Saved entries:
---

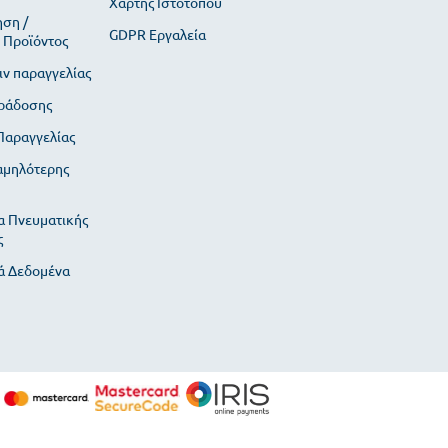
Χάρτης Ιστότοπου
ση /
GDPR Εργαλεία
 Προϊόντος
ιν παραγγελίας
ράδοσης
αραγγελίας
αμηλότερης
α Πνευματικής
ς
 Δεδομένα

---

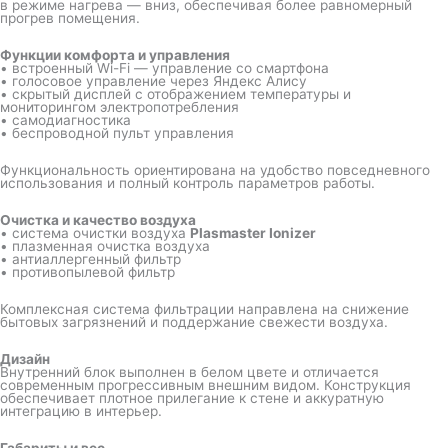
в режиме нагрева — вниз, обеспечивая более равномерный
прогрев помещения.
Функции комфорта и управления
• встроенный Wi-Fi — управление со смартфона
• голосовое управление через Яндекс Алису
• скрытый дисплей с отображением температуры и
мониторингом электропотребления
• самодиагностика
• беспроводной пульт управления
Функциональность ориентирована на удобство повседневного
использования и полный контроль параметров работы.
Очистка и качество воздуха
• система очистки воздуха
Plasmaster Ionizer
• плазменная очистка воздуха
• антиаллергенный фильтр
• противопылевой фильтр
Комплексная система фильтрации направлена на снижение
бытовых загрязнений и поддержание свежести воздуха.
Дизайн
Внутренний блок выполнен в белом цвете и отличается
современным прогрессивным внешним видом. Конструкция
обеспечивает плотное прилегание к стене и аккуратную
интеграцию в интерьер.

---

#### Task description
From the records above, repeat exactly the lines from the one with "использования и полный" through the one with "интеграцию в интерьер.", both included.

#### Solution to this exercise
использования и полный контроль параметров работы.
Очистка и качество воздуха
• система очистки воздуха
Plasmaster Ionizer
• плазменная очистка воздуха
• антиаллергенный фильтр
• противопылевой фильтр
Комплексная система фильтрации направлена на снижение
бытовых загрязнений и поддержание свежести воздуха.
Дизайн
Внутренний блок выполнен в белом цвете и отличается
современным прогрессивным внешним видом. Конструкция
обеспечивает плотное прилегание к стене и аккуратную
интеграцию в интерьер.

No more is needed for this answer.